Bill Gates : « nous ne sommes pas prêts »

En 2015 lors d’un évènement public, Bill Gate s’exprime sur une catastrophe à impact mondial en soulignant que ce ne sera pas une guerre mais un virus de type Coronavirus qui déclenchera une pandémie tout en mettant en garde car « nous ne sommes pas prêts ».

Il cite en archétype, la grippe espagnole de 1918 et précise que nous disposons de tous les moyens technologiques et scientifiques nécessaires pour répondre de manière optimale à ce type de menace et éviter une catastrophe humaine et économique. La nécessaire préparation exige en premier lieu un système de santé solide ainsi que des investissements élevés dans la recherche et le développement de pointe, car au final les coûts seront inférieurs aux dégâts causés. De plus, on aura besoin d’un corps médical de réserve et de la mise en place d’une interface entre les systèmes médicaux et militaires. Il recommande aux gouvernements de mener ce qu’il nomme des « germ games » en allusion aux « war games », c’est à dire des simulations à grandes échelles.

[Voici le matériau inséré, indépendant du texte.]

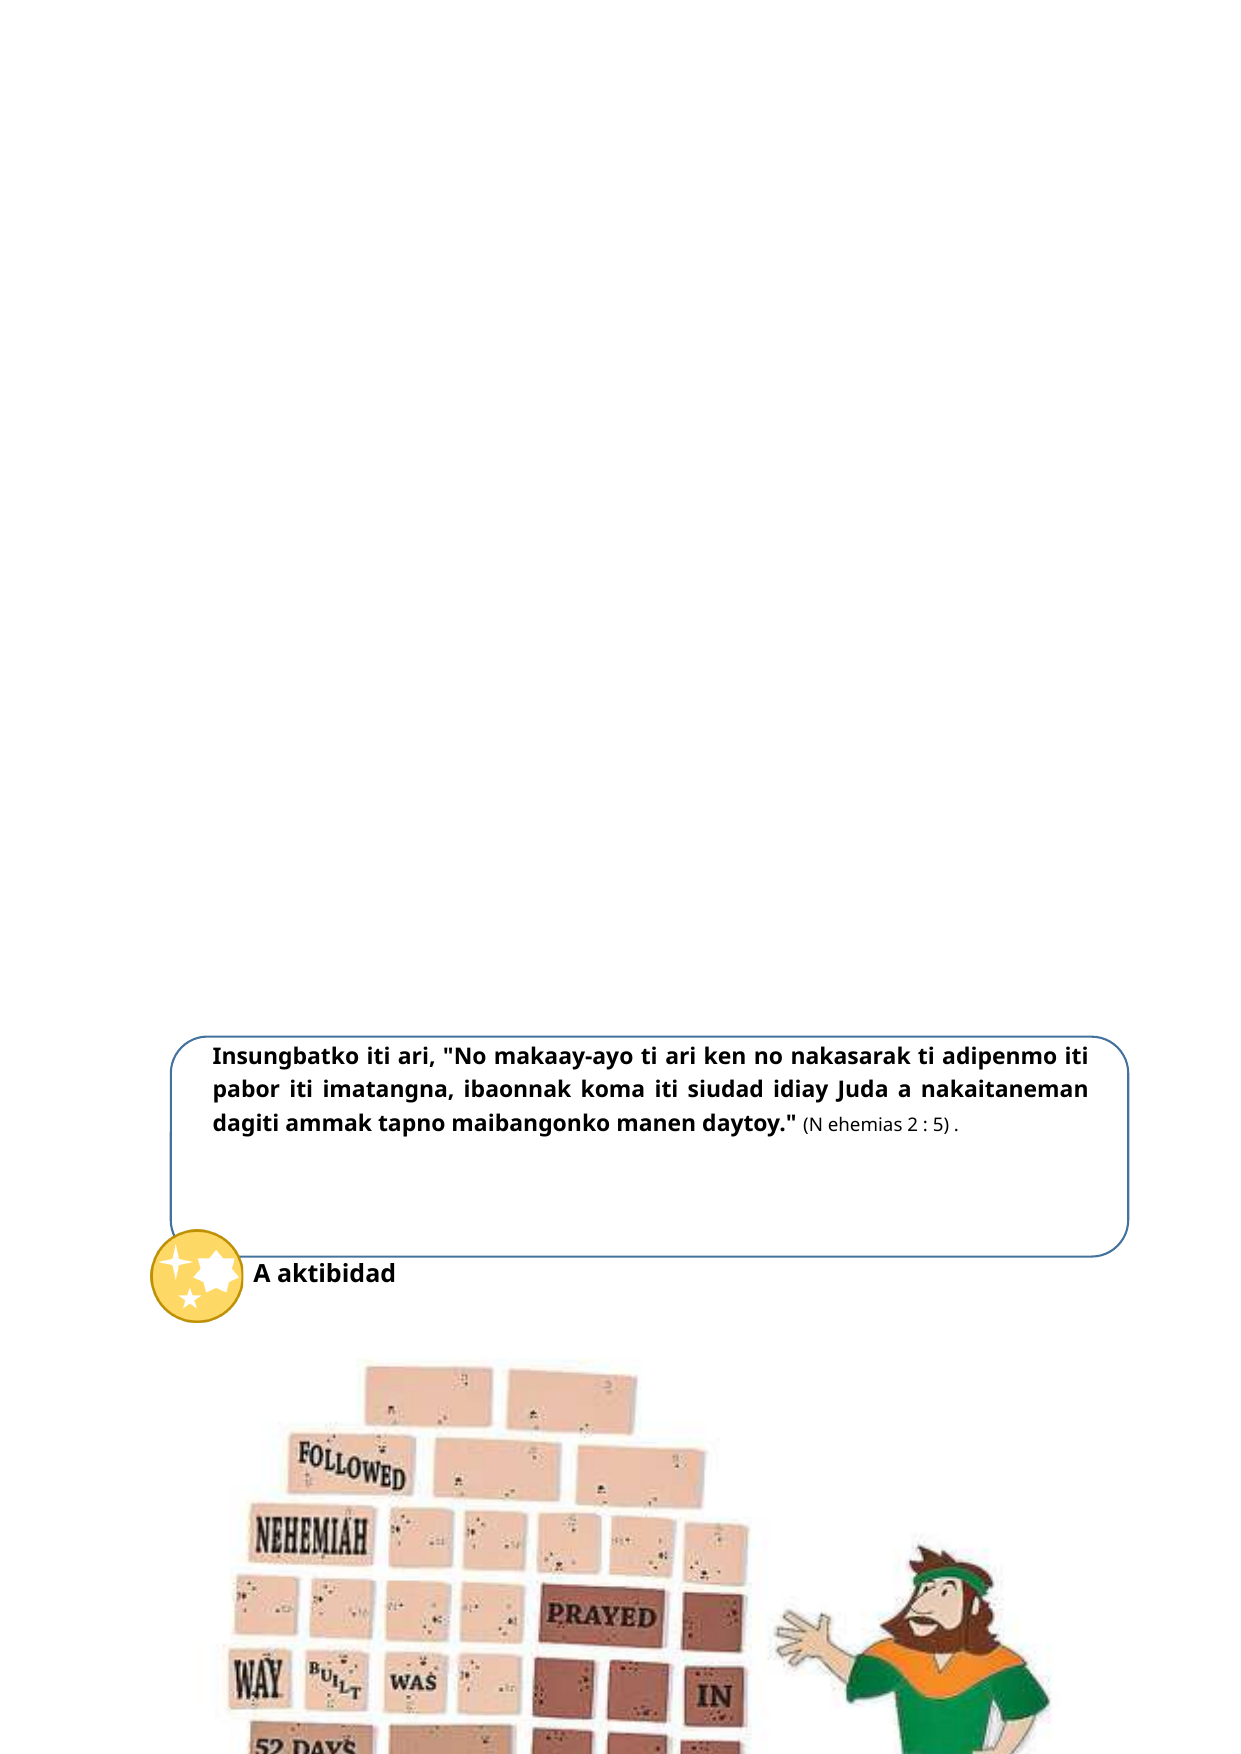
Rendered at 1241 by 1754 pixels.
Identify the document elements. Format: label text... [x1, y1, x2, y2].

text Insungbatko iti ari, "No makaay-ayo ti ari ken no nakasarak ti adipenmo iti pabor iti imatangna, ibaonnak koma iti siudad idiay Juda a nakaitaneman dagiti ammak tapno maibangonko manen daytoy." (N ehemias 2 : 5) . [212, 1040, 1090, 1138]
text A aktibidad [244, 1258, 1090, 1289]
picture [150, 1229, 244, 1323]
picture [155, 1347, 1091, 1754]
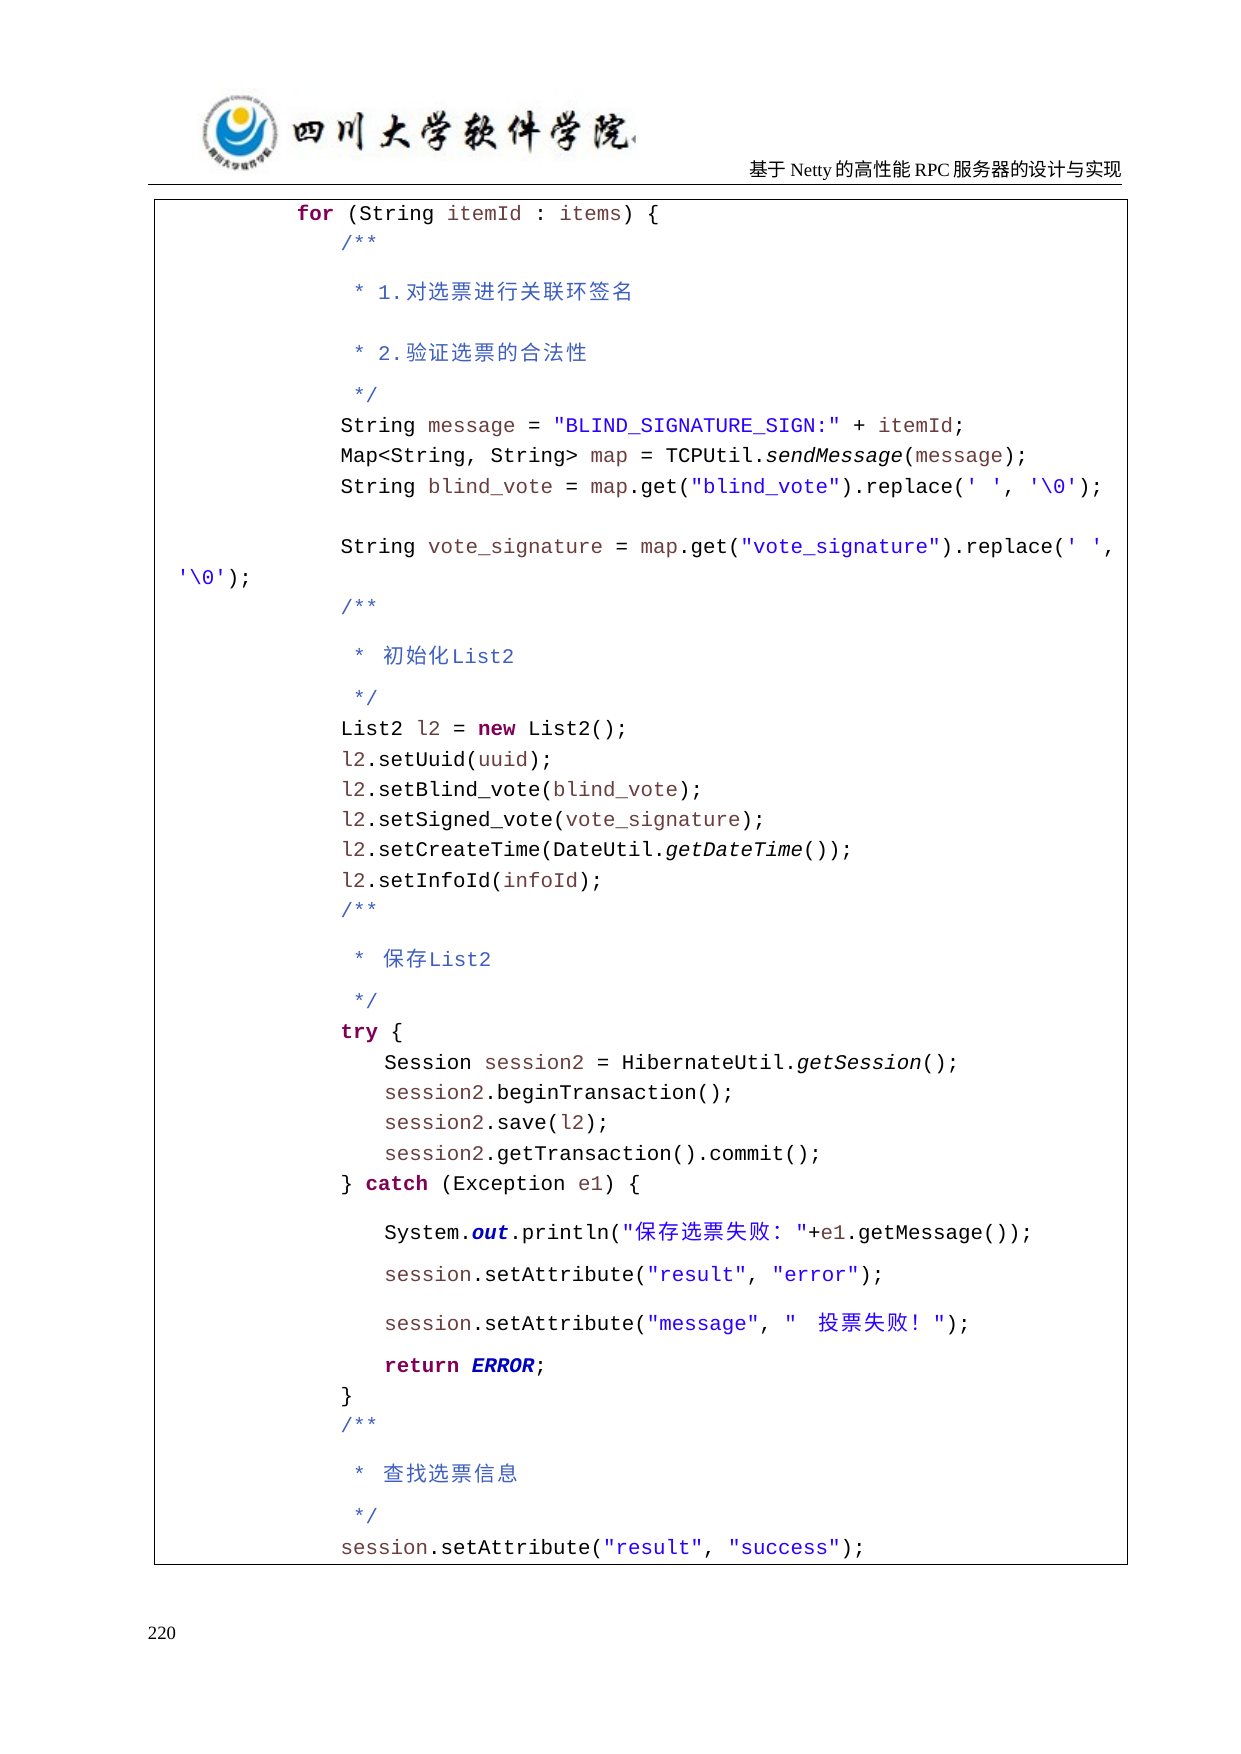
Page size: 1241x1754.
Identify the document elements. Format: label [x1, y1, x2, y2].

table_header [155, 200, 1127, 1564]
picture [197, 88, 639, 177]
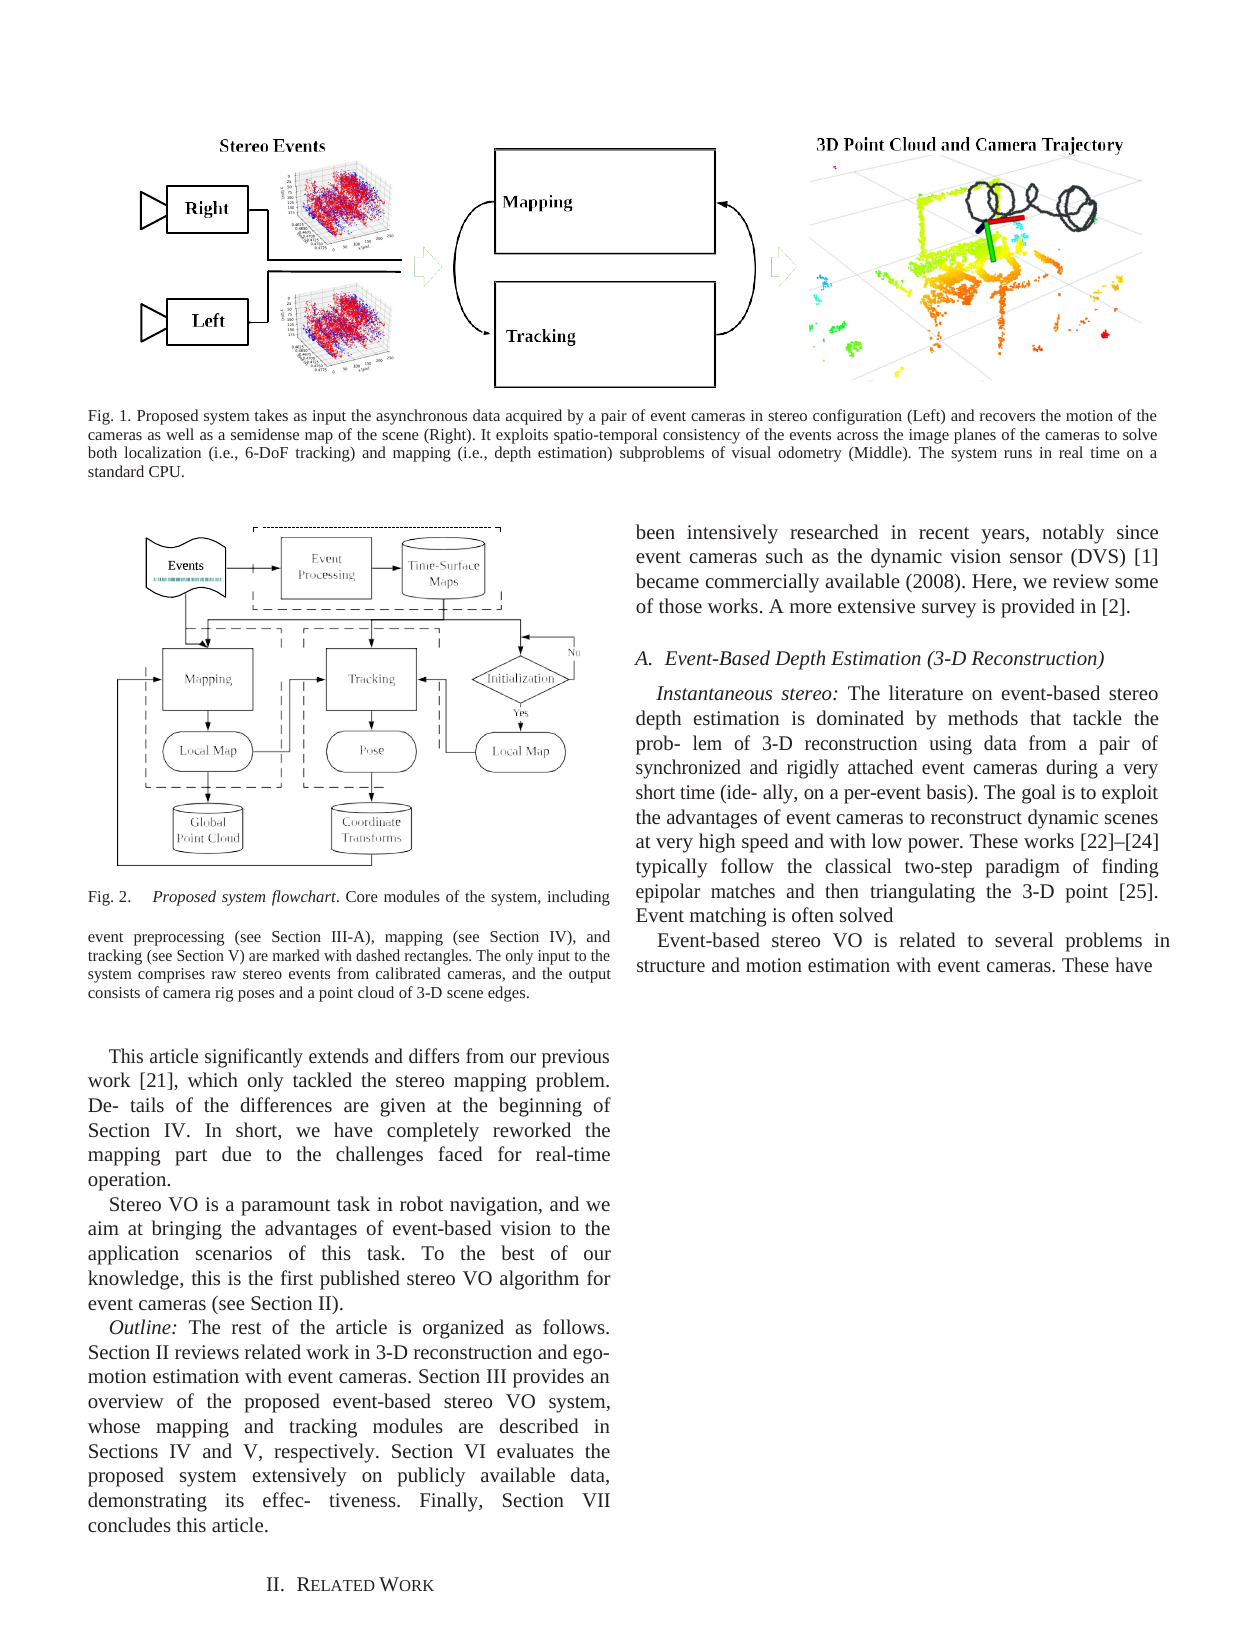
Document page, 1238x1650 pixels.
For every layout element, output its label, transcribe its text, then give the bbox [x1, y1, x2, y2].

Face à une Europe absente, l’émergence d’un bilatéralisme fort et humain ?

Ces rapports et ces déclarations étaient publiques et accessibles à une époque où le démantèlement des capacités hospitalières allait bon train dans nombre de pays européens, dont la France et le Luxembourg, sous l’influence d’un néolibéralisme à la mode. Les états et institutions transnationales disposent de moyens autrement plus efficaces en matière de prévisions stratégiques. Alors une question fondamentale se pose : Pourquoi ce niveau abyssal de non préparation ? En montrant clairement la faiblesse de l’Union Européenne, qui a déclenché un « festival d’égoïsmes nationaux » comme l’écrivait le quotidien Libération, le Luxembourg a gardé une approche pragmatique favorisant une ouverture exemplaire vers les pays frontaliers. Avec le Bade Wurtemberg, la Sarre et la Rhénanie Palatinat ainsi que trois cantons suisse (sur 26), il accueille et soigne des malades non résidents. Jean Asselborn, notre ministre des affaires étrangères a regretté dans diverses interviews données sur RTL la fermeture des frontières européennes et intra-européennes.

On perçoit la crainte claire d’une Europe en train de sombrer.